Kamala Harris, o The Donald Trump? La differenza sta mica nel tè che prendono, portogli da valletti e cortigiane. Sta piuttosto nel biscottino che ci intingono: quale al piccantino zenzero, quale alla carezzevole cannella. Il tè rimane sempre quello: botte e vilipendio a tutti coloro che non gli riconoscono la tiara, o la corona che dio gli ha dato. Tè sorbito a las cinco de la tarde, ogni santo giorno di guerra che un qualche logaritmo manda in onda e in Terra..

Ci sono i legulei dell’onanismo mediatico mirato che disquisiscono sul voto USA con la perspicacia di quello che, nell’indimenticabile commedia del Trio, entrava e chiedeva a Pedro col bicchiere tra le labbra e il liquido che gli gorgogliava in gola, “Bevi qualcosa Pedro, bevi qualcosa?” Dicesi tautologia. Trattasi di dissonanza comunicativa, inevitabile conseguenza della dissonanza cognitiva da manipolazione.

Si tratta, in parole accessibili agli scampati alla dissonanza, di circolo vizioso: il padrino-padrone rigurgita qualcosa, tu lo raccoglie nel fazzolettino Kleenex e lo stropicci addosso all’altro passeggero, nel tuo viaggio attraverso i bizantinismi astuti che l’èlite di allora impose per sempre al sistema elettorale più truffaldino, sia nel prima, che nel durante, che nel dopo, che il mago di Oz abbia mai saputo concepire.

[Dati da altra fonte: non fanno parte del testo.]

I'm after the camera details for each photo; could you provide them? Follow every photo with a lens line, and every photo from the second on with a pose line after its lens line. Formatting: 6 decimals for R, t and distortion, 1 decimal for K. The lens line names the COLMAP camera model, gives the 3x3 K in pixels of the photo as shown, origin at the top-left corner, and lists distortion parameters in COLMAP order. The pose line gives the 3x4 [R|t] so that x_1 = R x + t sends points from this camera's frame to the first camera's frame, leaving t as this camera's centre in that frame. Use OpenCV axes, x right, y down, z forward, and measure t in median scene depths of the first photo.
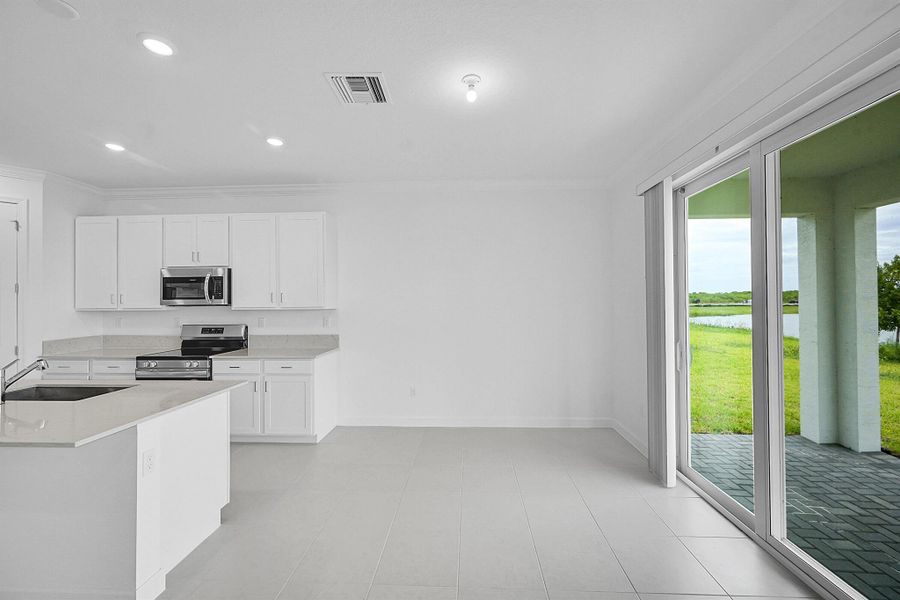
lens RADIAL K [[362.7, 0, 453.2], [0, 362.7, 298.4], [0, 0, 1]] dist [0.001303, 0.000123]
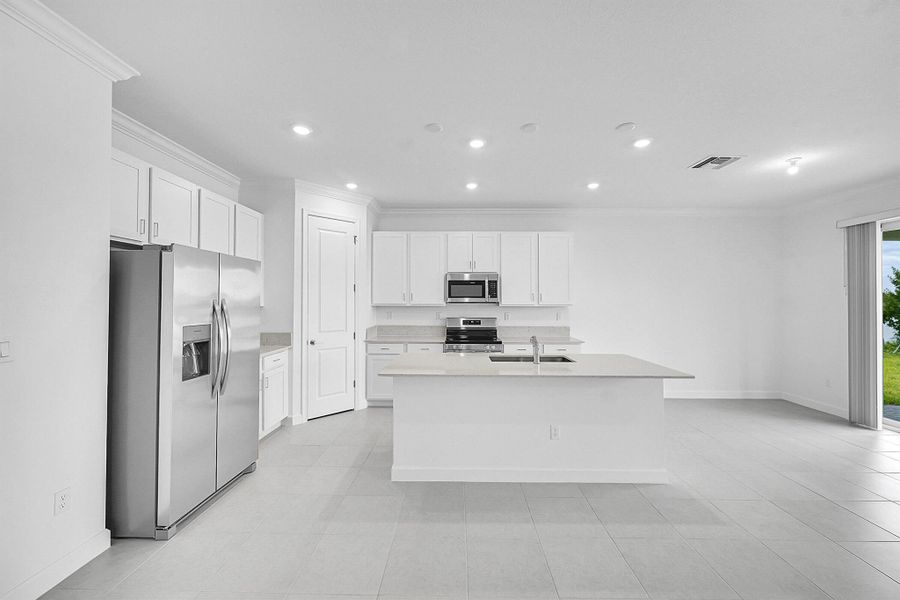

Prima fai votare i gonzi, opportunatamente indirizzati da qualche ossessione mediatica in cui si dice che uno dei due tromba il mondo insieme a Putin e che l’altro, sotterrato il suo laptop pieno di schifezze, droga, molestie sessuali, ruberie, è l’ottimo rampollo di un presidente che non si è mai accorto di niente (anche perché il figliolo lo confondeva con ottimi affari cinesi e ucraini). Sono cose che contano nel voto, mica il fatto che ti ritrovi tra alcuni milioni di espulsi in bidonville di roulotte fuori città, come a Lagos Nigeria, perché da Detroit al Kansas, in cambio dei missili per Zelensky, il costo dell’affitto e di tutto il resto è diventato troppo alto.

Fatti votare quelli così illuminati da New York Times, CNN, FBI e Obama, li metti da parte. Non contano molto, qualsiasi cosa abbiano potuto scegliere tra blackout notturni e vagonate di voti postali mai certificati, che arrivano giorni dopo, quando si tratta di rettificare quanto uscito dalle urne e dai logaritmi degli Hightech fidati  A questo punto arrivano i Grandi Elettori, 538, eletti anni prima nei vari Stati e, facendo delle schede del minuto popolo coriandoli con cui rallegrare quello stesso popolo, decidono loro chi debba essere presidente.

Nel 2000 in Florida tra Bush e Al Gore se la si giocava per alcune decine di voti. Ma un riconteggio avrebbe potuto definire l’esito. Non lo fecero, non avrebbe prodotto l’esito giusto. Si rivolsero ai Grandi Elettori e si accapigliarono su chi ne avesse incamerato uno di più. Alla fine la Corte Suprema, con la maggioranza di giudici nominata da una delle due parti, decise, lei, chi avesse vinto. Optarono per Bush il minore. La maggior parte di quei giudici li aveva nominati il papà.

I nostri affidabilissimi Federico Rampini e Paolo Mieli giurano che quella è la più grande democrazia del mondo. E chi siamo noi per obiettare?